TSM started talking to interested groups around three weeks ago, according to a person with knowledge of the discussions, and has narrowed its list of prospective buyers to about a dozen entities, mostly in the media and traditional sports worlds. The asking price is in the range of $20 million, the person said.
Andy Dinh, TSM’s CEO, said in an interview that his exit from the U.S. league was related to his desire to compete for a world championship, rather than economic troubles. Most of the best League of Legends teams come from places such as South Korea or China, and the North American region has long lagged behind those areas in competitive strength.
Dinh said he planned to purchase a spot in one of the top League of Legends leagues elsewhere in the world after selling his slot in the United States.
Riot Games is now under pressure. League of Legends has generated billions of dollars in sales throughout its history, but the esports league around the title has long lost money. That has worked out fine for Riot, owned by the Chinese internet giant Tencent, because Riot can use the league to drive interest in the game.
But that formula has increasingly put it at odds with the owners of the esports teams, who paid Riot at least $10 million for a slot in the league and were promised they would eventually make a profit. This month, after teams requested it, Riot agreed to remove a requirement that teams participate in a developmental League of Legends league – one rung below the League Championship Series – which could help teams save money.
Last month, Riot published a lengthy blog post admitting its missteps and seeking to reassure investors. Esports optimists point to two main positives: the youth of esports viewers, which appeals to advertisers, and the promise of making money by selling in-game items themed around esports events. Last year, the sale of such items in another of Riot’s games, Valorant, generated $42 million, half of which went to teams that participate in the Valorant esports league, Riot said.
John Needham, Riot’s president of esports, acknowledged the industry had problems.

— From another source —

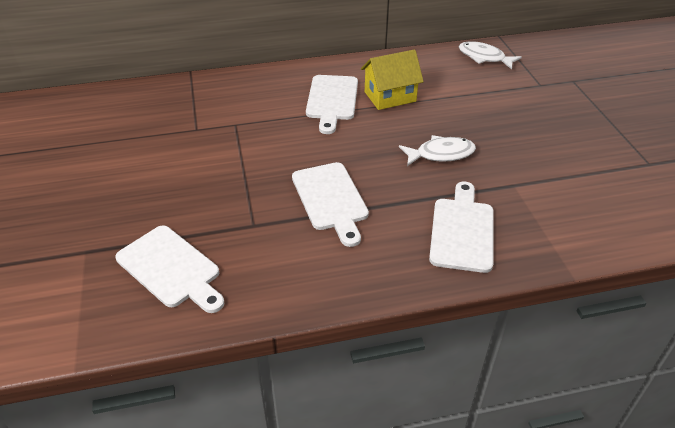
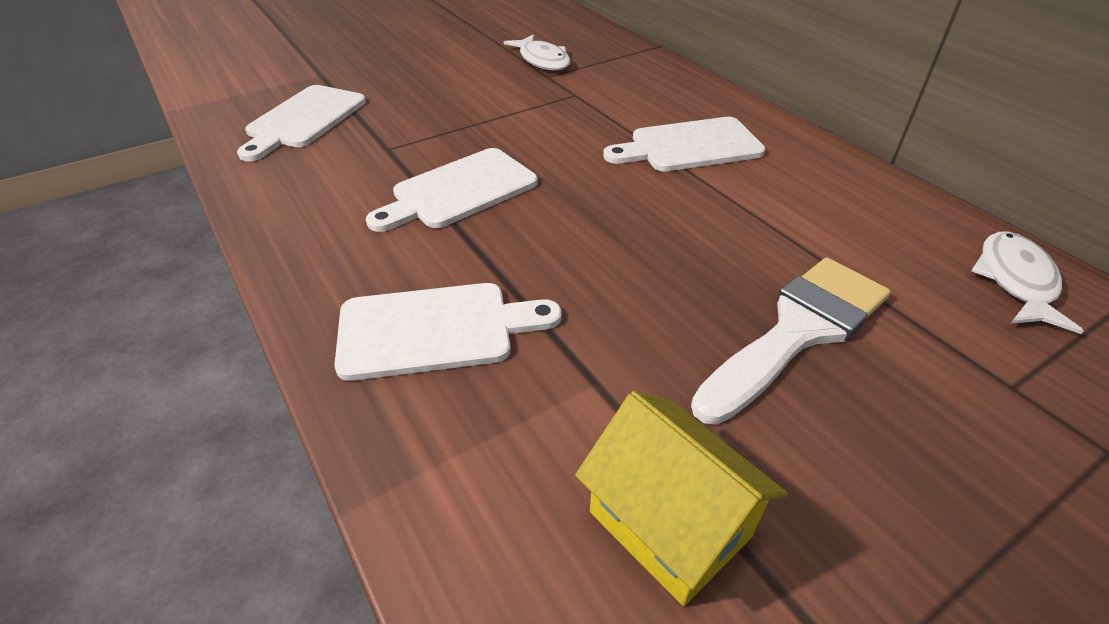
camera: 70 degrees right, 0 degrees up
(390, 97) = (751, 193): yellow house -> yellow house (669, 524)
(441, 154) = (630, 274): white fish -> white fish (542, 60)
(497, 120) = (798, 331): none -> white brush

“A big part of what we’re selling is the dream, it’s the long-term future of esports. And when we lose a team and they can’t generate investment based on that dream, then we view that as a failure,” Needham said in an interview. “So we’re certainly feeling the pressure.”
For Madison Square Garden, selling Counter Logic Gaming, its esports team, was an effort to cut its losses. But the company was unable to find a buyer for the team that would pay enough to recoup its costs, four people with knowledge of the situation said.
Instead, the Madison Square Garden group laid off several dozen Counter Logic Gaming employees and struck a deal last month to merge its remaining asset – its League of Legends team – with NRG Esports, a different esports organisation.
Madison Square Garden did not receive a cash payment from the deal. Instead, it paid NRG several million dollars to take on the costs of CLG facilities and the salaries of the remaining 25 employees, three people familiar with the transaction said. Some aspects of the deal were reported earlier by The Jacob Wolf Report, an esports news outlet.
The Madison Square Garden group did receive a minority stake in NRG’s parent company, called Hard Carry Gaming, allowing it to retain a foothold in esports. Dan Fleeter, a senior vice president at Madison Square Garden Co., was also named to Hard Carry Gaming’s board of directors as part of the deal, the people said.
David Hopkinson, president of Madison Square Garden Sports, said in a statement announcing the deal that it would allow the company “to remain a significant investor in the esports industry.”
Some see the exodus as an opportunity. Andy Miller, chairman of NRG Esports – which purchased Madison Square Garden’s League of Legends team – said he saw an opening in the industry as big names depart.
“It’s a tough time, but this is our time,” said Miller, a former technology executive and a co-owner of the NBA’s Sacramento Kings. “I think there’s an opportunity to steal a bunch of existing fans.”